Essa é precisamente a mensagem de Inácio, na espiritualidade: uma espiritualidade onde o centro é Jesus Cristo, não as instituições, não as pessoas, não. Jesus Cristo. Mas Cristo encarnado! E quando você faz os Exercícios [Espirituais], ele lhe diz que, vendo o Senhor que sofre, as feridas do Senhor, esforce-se para chorar, para sentir dor! E a espiritualidade Inaciana dá ao movimento de vocês essa estrada, oferece essa estrada: entrar no coração de Deus através das feridas de Jesus Cristo. Cristo ferido nos famintos, nos ignorantes, nos rejeitados, nos idosos sozinhos, nos doentes, nos encarcerados, nos loucos… Ele está ali.
E qual poderia ser o maior erro para um de vocês? Falar de Deus, encontrar Deus, mas um “Deus spray”, um Deus difuso, um Deus no ar… Inácio queria que você encontrasse Jesus Cristo, o Senhor, que ama você e deu a Sua vida por você, ferido pelo seu pecado, pelo meu pecado, por todos… E as feridas do Senhor estão por toda parte. Nisso que você disse está justamente a chave, não? Nós podemos falar tanto de teologia, tanto… coisas boas, hein! Falar de Deus… mas a estrada é se você é capaz de contemplar Jesus Cristo, ler o Evangelho, o que fez Jesus Cristo: é Ele, o Senhor! E se apaixonar por Jesus Cristo e dizer a Jesus Cristo que escolha você para segui-lo, para ser como ele. E isso se faz com a oração e também tocando as feridas do Senhor. Você nunca vai conhecer Jesus Cristo se não tocar as Suas chagas, as Suas feridas. Ele foi ferido por nós. E essa é a estrada, é a estrada que nos oferece a espiritualidade Inaciana a todos nós: o caminho…
Mas eu também vou um pouco mais: você é formador de futuros sacerdotes, não? Por favor… se você vir que um rapaz inteligente, bom, mas que não tem essa experiência de tocar o Senhor, de abraçar o Senhor, de amar o Senhor ferido, aconselhe-o a ir embora para tomar umas belas férias de um, dois anos… e você fará bem a ele. “Mas, padre, nós somos poucos sacerdotes: precisamos deles…”. Por favor, que a ilusão da quantidade não nos engane e nos faça perder de vista a qualidade! Precisamos de sacerdotes que rezam. Mas que rezem Jesus Cristo, que desafiem Jesus Cristo para o seu povo, como Moisés, que tinha a audácia para desafiar Deus e salvar o povo que Deus queria destruir, com aquela coragem diante de Deus: também sacerdotes que tenham a coragem de sofrer, de levar a solidão e dar muito amor. Também para eles vale aquele discurso de Bernardo sobre as chagas do Senhor, não é? Entendido? Obrigado.
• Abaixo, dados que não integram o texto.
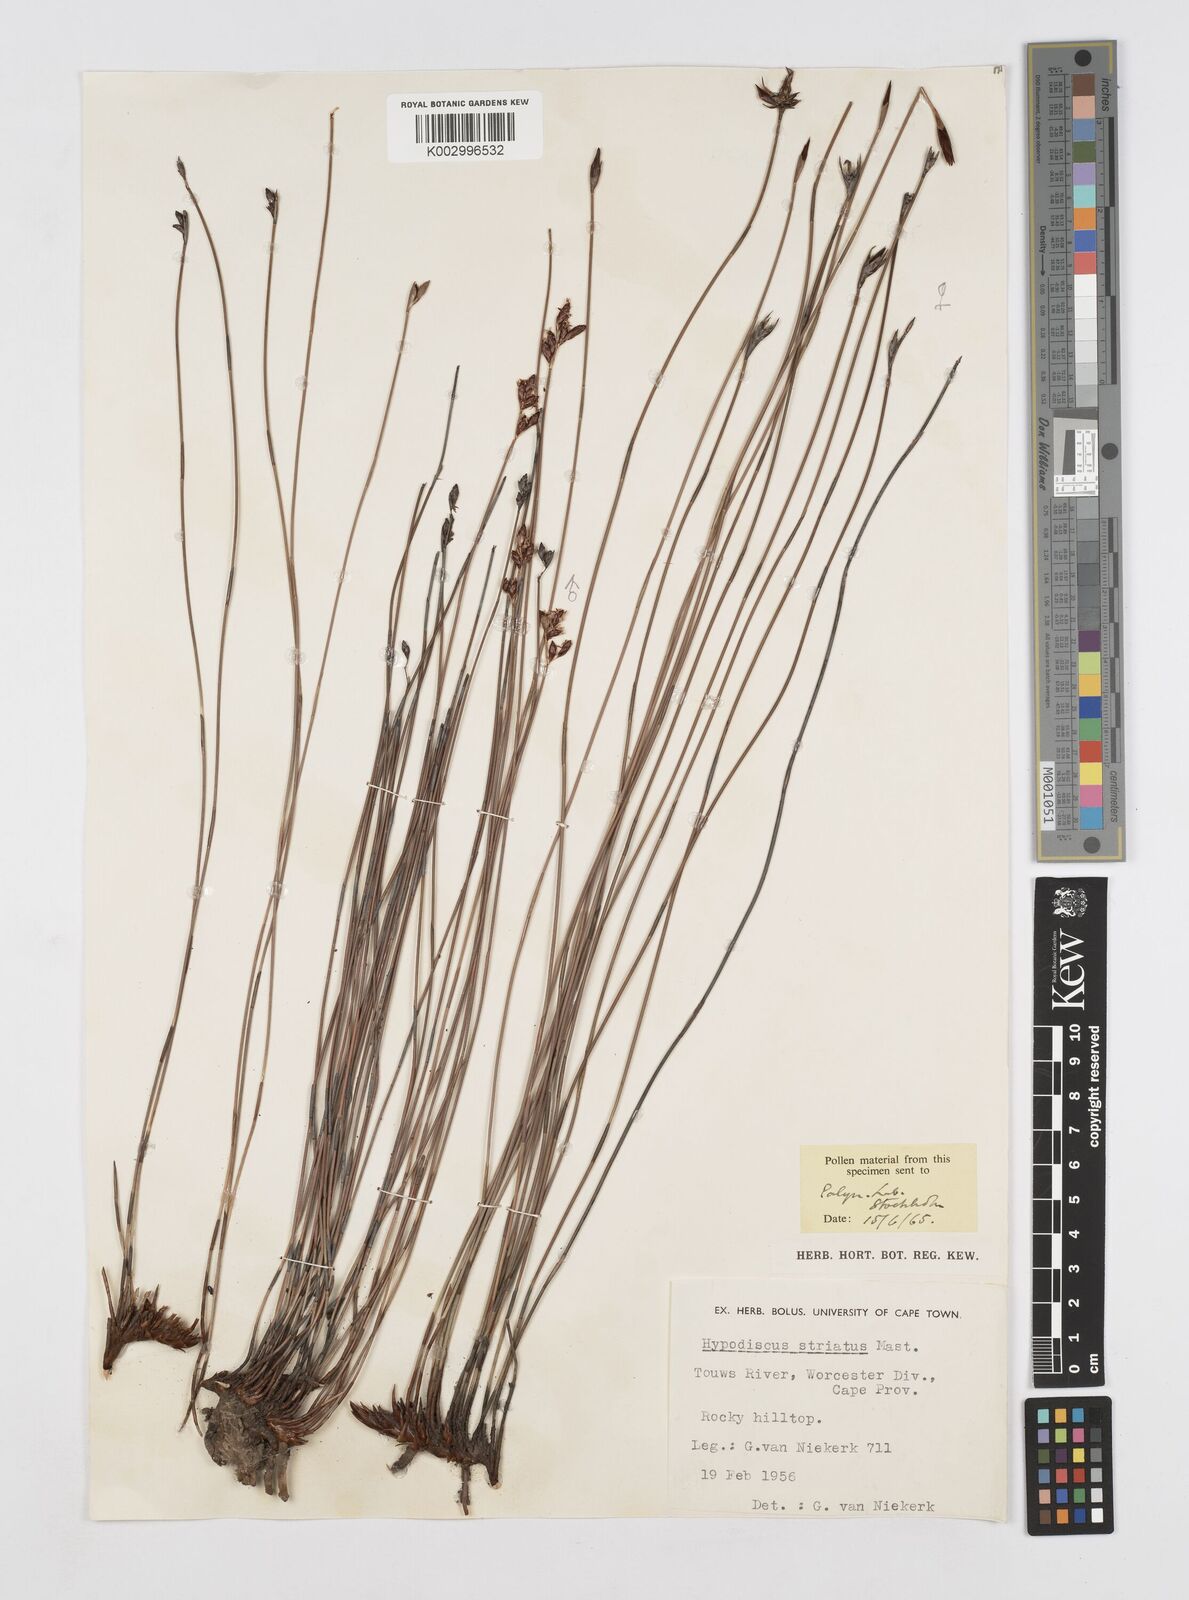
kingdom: Plantae
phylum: Tracheophyta
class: Liliopsida
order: Poales
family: Restionaceae
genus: Hypodiscus
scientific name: Hypodiscus striatus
Gianni – Santo Padre, eu sou Gianni, venho da CVX de Aquila. Estamos empenhados há mais de 30 anos no voluntariado, no associacionismo e na política. Então, no nosso compromisso na vida social, gostaríamos que cada um – especialmente quem é mais jovem entre nós – compreenda que, para além do bem privado, muito frequentemente predominante, existe um interesse geral que pertence à comunidade inteira. Santo Padre, que discernimento pode vir a nós da espiritualidade inaciana para nos ajudar a manter viva a relação entre a fé em Jesus Cristo e a responsabilidade para agir sempre para a construção de uma sociedade mais justa e solidária? Obrigado.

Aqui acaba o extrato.